### [СУТЬ ЗАДАНИЯ]
Перепишите без изменений часть выбранного фрагмента, начиная со слов «В разгаре ссор» и заканчивая словами «учиться ради него.» включительно.

### [ВЫБРАННЫЙ ФРАГМЕНТ]
В разгаре ссор я пугалась, но большую часть времени чувствовала себя одинокой. Никто не смотрел в мою сторону и не интересовался моими чувствами или поступками. Моя сестра была такой застенчивой, что мы почти не разговаривали с ней. Когда она не брала уроки музыки, то пряталась в своей комнате. Думаю, она играла на флейте в основном для того, чтобы не слышать ссор и иметь предлог не попадаться никому на глаза. Я тоже научилась быть пай-девочкой. Я вела себя тихо, делая вид, что ничего не замечаю, когда родители ссорятся, и держала свои мысли при себе. Я старалась хорошо учиться в школе. Иногда мне казалось, что это единственный предмет, заставлявший отца замечать мое существование. «Посмотрим-ка твои отметки», — говорил он, и мы некоторое время разговаривали об учебе. Он восхищался любыми достижениями, поэтому я старалась хорошо учиться ради него.
Труди потерла ладонью лоб и задумчиво продолжала:
— Есть и другое чувство: печаль. Думаю, мне всегда было грустно, но я никому не говорила об этом. Если бы кто-то спросил: «Что ты чувствуешь?», то я бы ответила, что чувствую себя прекрасно. Если бы я могла сказать, что мне грустно, то все равно не смогла бы объяснить, почему. Как я оправдала бы это чувство? Я ни в чем не терпела нужды, у меня было все необходимое. Я хочу сказать, что мы никогда не пропускали время еды, всегда получали одежду и прочее.

### [ПРЕДСТАВЛЕННЫЕ ЗАПИСИ]
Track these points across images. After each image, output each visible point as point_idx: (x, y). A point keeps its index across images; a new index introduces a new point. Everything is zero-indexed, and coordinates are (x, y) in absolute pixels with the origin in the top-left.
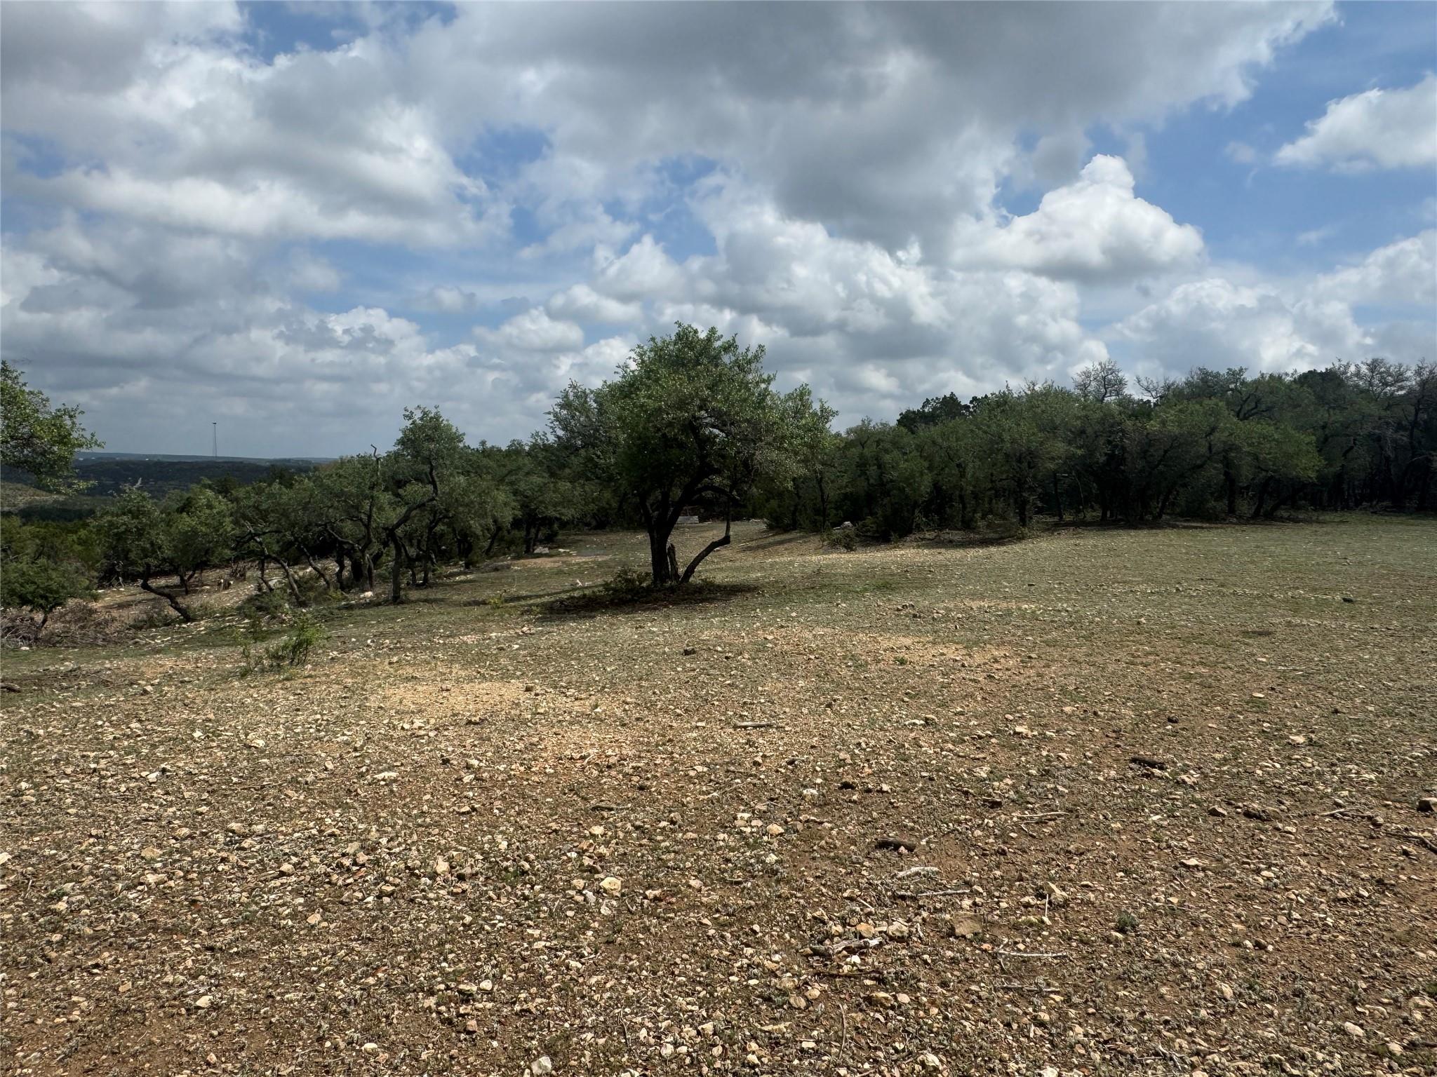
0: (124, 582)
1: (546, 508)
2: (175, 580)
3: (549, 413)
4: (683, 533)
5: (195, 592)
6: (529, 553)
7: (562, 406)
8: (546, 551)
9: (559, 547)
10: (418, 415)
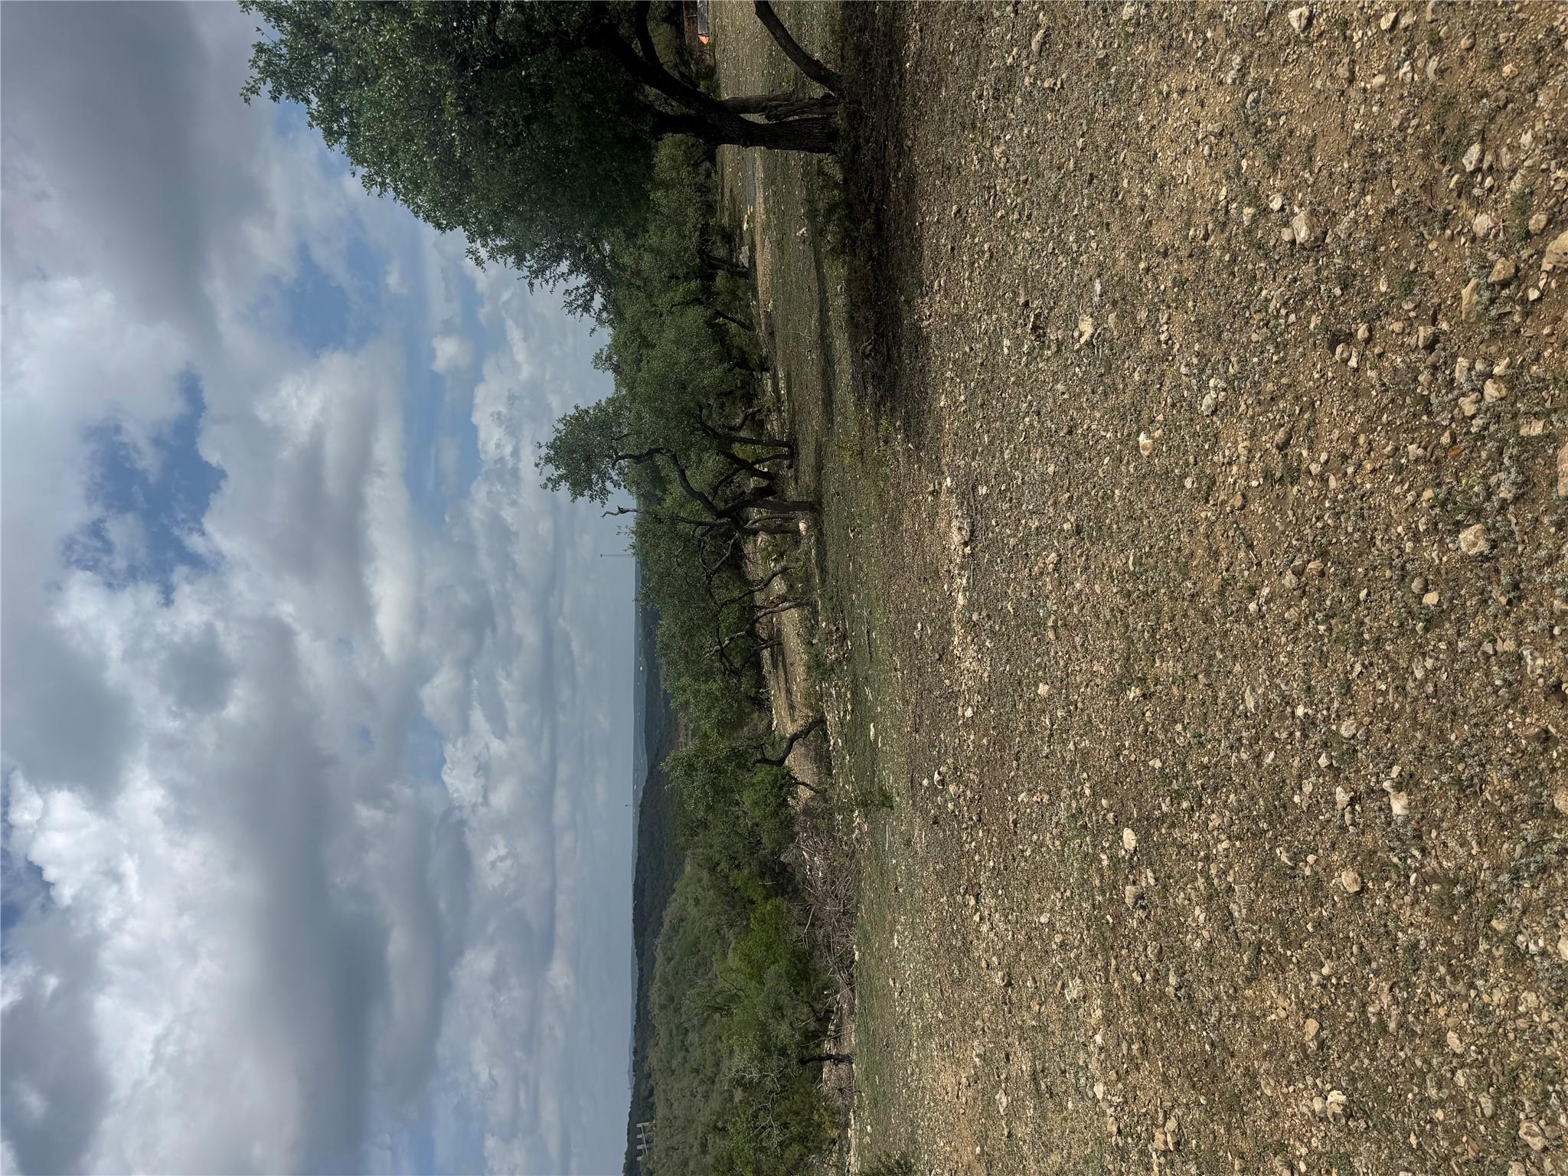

### [РАЗБОР РЕШЕНИЯ]
В разгаре ссор я пугалась, но большую часть времени чувствовала себя одинокой. Никто не смотрел в мою сторону и не интересовался моими чувствами или поступками. Моя сестра была такой застенчивой, что мы почти не разговаривали с ней. Когда она не брала уроки музыки, то пряталась в своей комнате. Думаю, она играла на флейте в основном для того, чтобы не слышать ссор и иметь предлог не попадаться никому на глаза. Я тоже научилась быть пай-девочкой. Я вела себя тихо, делая вид, что ничего не замечаю, когда родители ссорятся, и держала свои мысли при себе. Я старалась хорошо учиться в школе. Иногда мне казалось, что это единственный предмет, заставлявший отца замечать мое существование. «Посмотрим-ка твои отметки», — говорил он, и мы некоторое время разговаривали об учебе. Он восхищался любыми достижениями, поэтому я старалась хорошо учиться ради него.